4. You must provide convincing evidence that the education or training for which you are applying is your true motivation for coming to Switzerland.

– This condition allows the Swiss authorities to refuse your application if they feel that you are using study as a way to gain entry to Switzerland without fulfilling all the requirements that would otherwise apply. The provisions of this condition give the authorities scope to examine any aspect they deem relevant.

Our top tips:


  • If you have previously applied for a Swiss visa or permit or have previously spent time in the country, this will likely be taken into account.
  • You may be asked to present a study plan or curriculum.
  • Foreigners cannot usually stay in Switzerland on student visas for more than 8 years in total (whether for one course or multiple consecutive courses), so if you have already spent time here on a student permit, think about the length of the next course you wish to do before applying.
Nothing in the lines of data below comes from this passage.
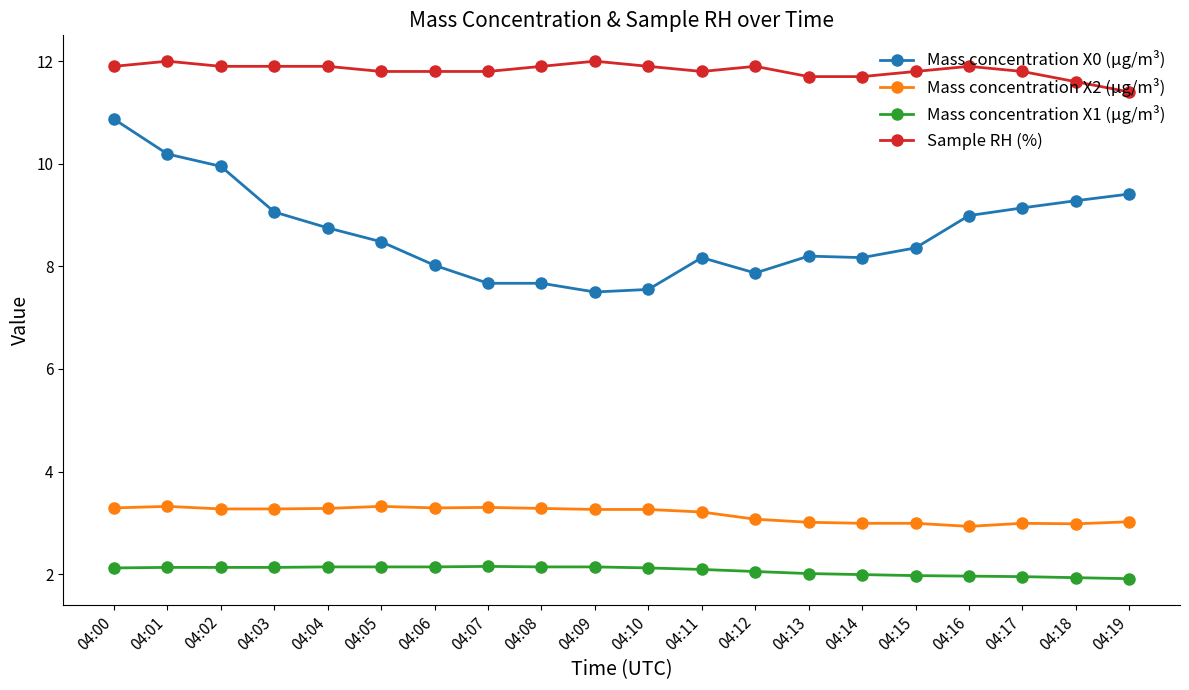

Which series has the largest range (max minus min)?

Mass concentration X0 (μg/m³)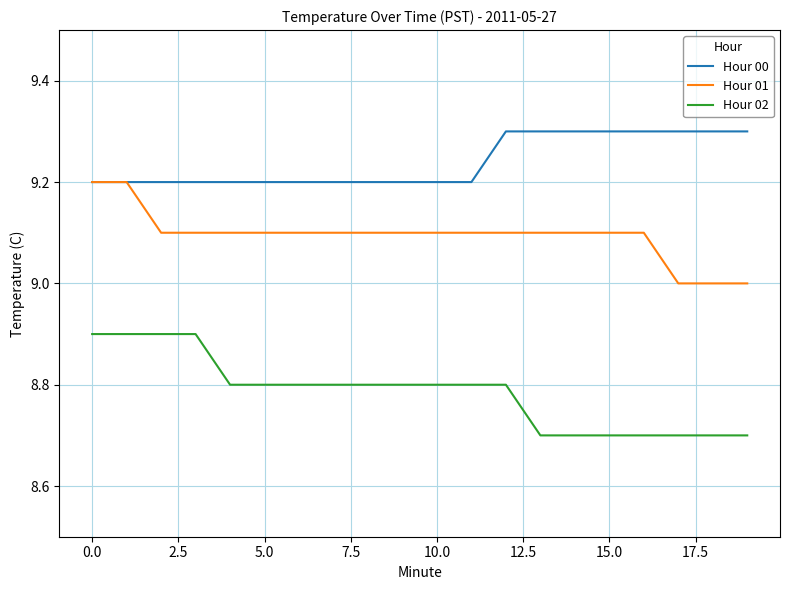

List the series in order of their overall mean, lowest first.

Hour 02, Hour 01, Hour 00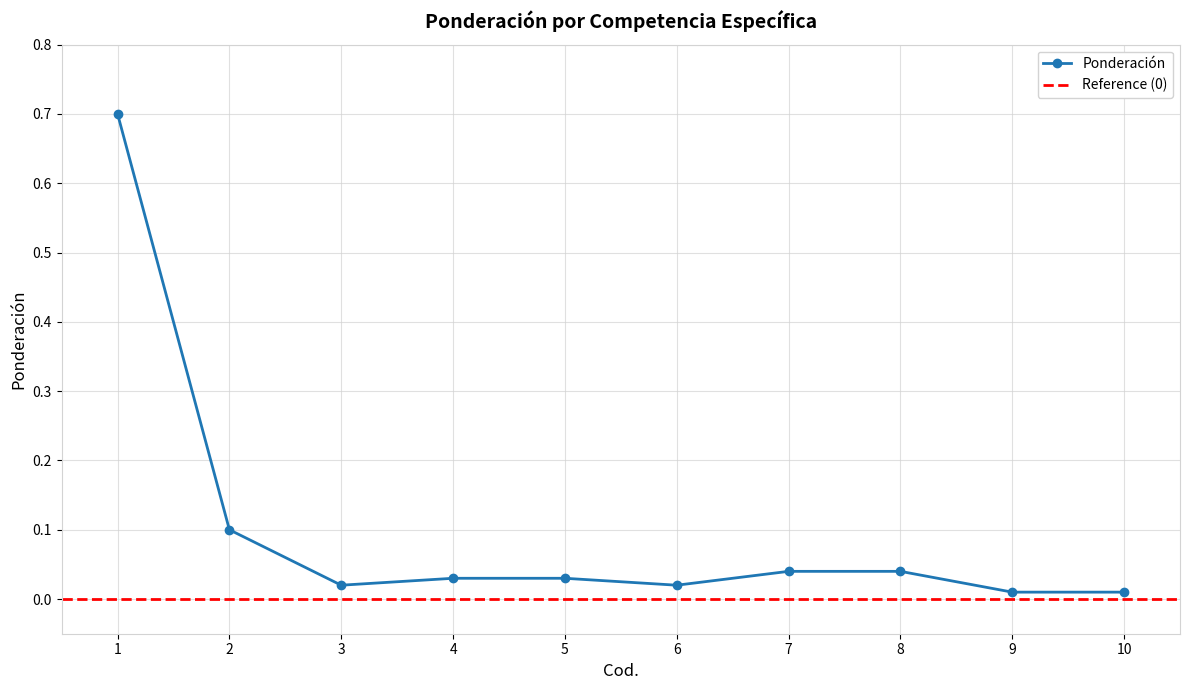

What is the maximum value shown in the chart?

0.7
N.B.: Up until recently, applicants over 30 years of age were often rejected on the basis that they were thought less likely to return home after completing their studies. However, following an appeal, the federal court recently ruled that refusal based solely on age was discriminatory, so it looks like this will no longer be allowed; we will update this page as soon as more definite information is available.

Special case: Under 18s

Switzerland is famous for its exclusive private schools, and to encourage prospective students from all over the world, the conditions applicable to student permits for minors are somewhat less stringent. The family of a child going to boarding school simply needs to provide a copy of the contract, while a child attending a day school must be able to stay with a family member legally resident in Switzerland.

Once you get here…

The immigration authorities can and do check on students to make sure that they are genuinely studying and taking their exams. If you don’t pass your intermediate exams, your permit may not be renewed.
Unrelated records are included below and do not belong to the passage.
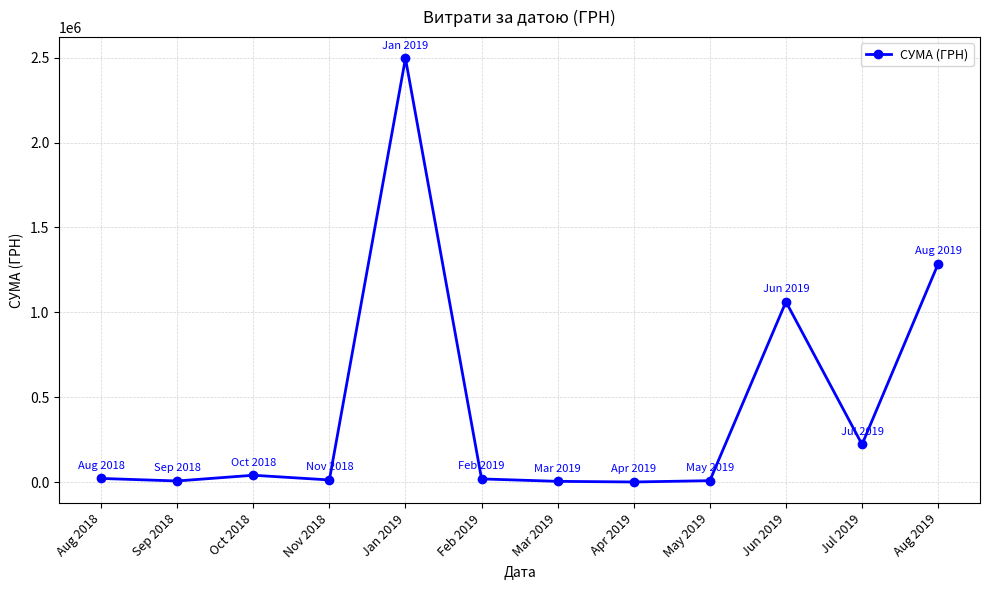

What is the label of the 12th point from the right?

Aug 2018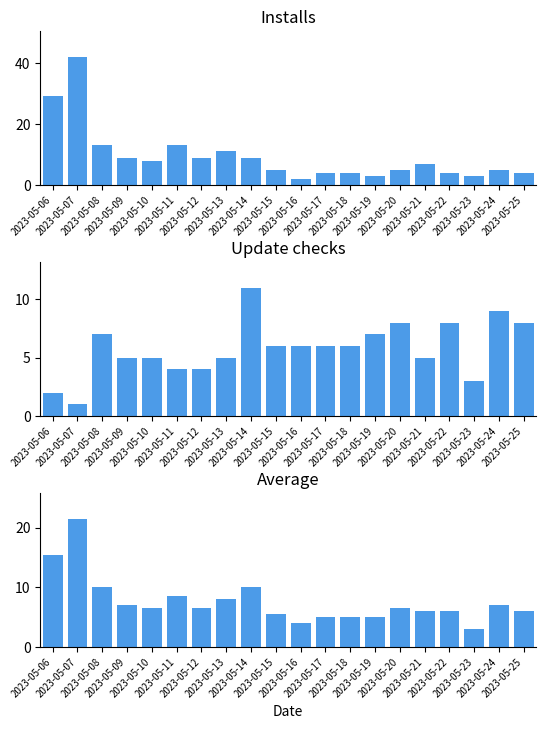

Reading right to left, extract all data points from this chart.

Installs: 4.0	5.0	3.0	4.0	7.0	5.0	3.0	4.0	4.0	2.0	5.0	9.0	11.0	9.0	13.0	8.0	9.0	13.0	42.0	29.0
Update checks: 8.0	9.0	3.0	8.0	5.0	8.0	7.0	6.0	6.0	6.0	6.0	11.0	5.0	4.0	4.0	5.0	5.0	7.0	1.0	2.0
Average: 6.0	7.0	3.0	6.0	6.0	6.5	5.0	5.0	5.0	4.0	5.5	10.0	8.0	6.5	8.5	6.5	7.0	10.0	21.5	15.5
You’re not allowed to work during your first six months in the country, but after that you can take on part-time work for up to 15 hours a week during term time. Your educational institution will need to agree that your part-time work will not negatively affect your studies. Note that this is distinct from internships that may be required as part of your course.
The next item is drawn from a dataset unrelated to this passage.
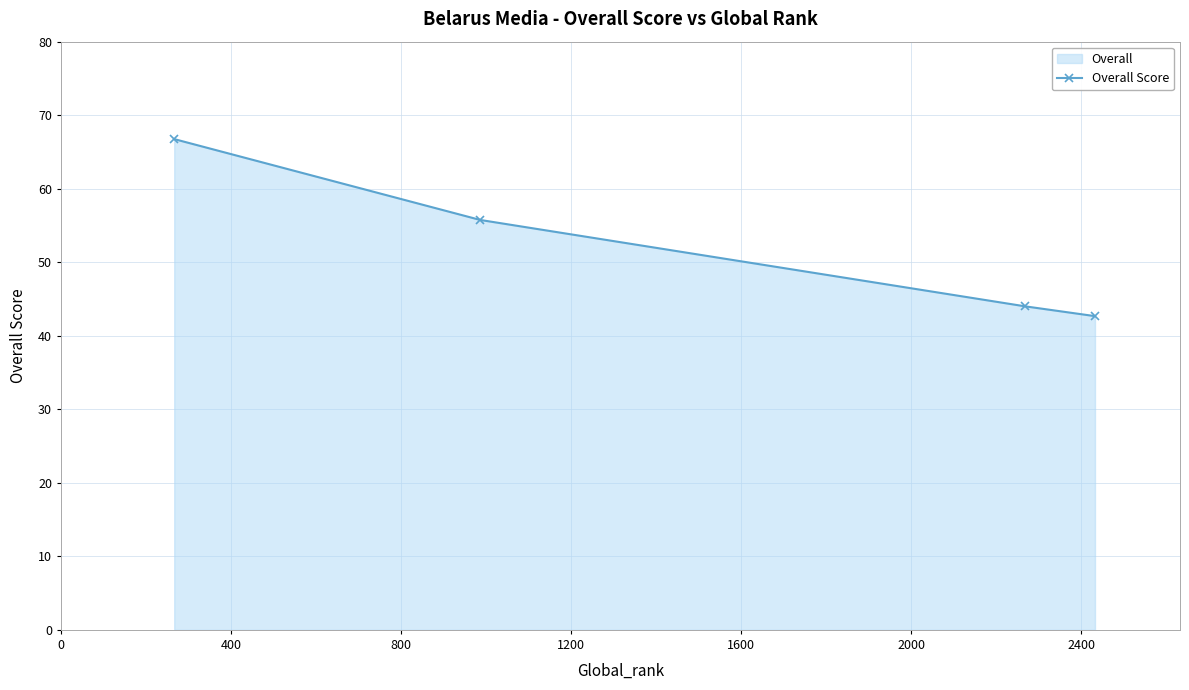

What is the value of the 3rd point from the left?

44.0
It is possible to change to a different course or transfer to a new educational institution in Switzerland, but such requests are considered on a case-by-case basis. Again, the key is that you need to convince the authorities that you are serious about your studies and not using the student permit simply as an easy way to stay in the country.

After your studies…

Having spent a significant amount of time during a formative time of life in Switzerland, many students feel attached to their new home and would like to stay and embark on a career here. In general, as you approach the end of your studies, you can apply for a short-term permit that will allow you to stay for an additional six months while job-hunting. This is applicable only if you obtain a higher education qualification from a “haute école”, which is generally understood to mean a diploma, a bachelor’s or Master’s degree, a doctorate or a post-doctoral qualification from a university, haute école spécialisée or federal polytechnic. You will once again need to provide proof of suitable accommodation and sufficient financial means to support yourself. You can work for up to 15 hours a week during this time, and if you find a job, you can apply for a new residence permit (internal link).


One advantage of this six-month permit is that, provided you are seeking work closely linked to your field of study and if it is considered to be in the scientific or economic interests of the country (e.g. if it’s a field where qualified personnel are in short supply), prospective employers are not required to priorities Swiss or EU citizens over you, which gives third-country nationals a much better chance of finding employment than if they apply from abroad.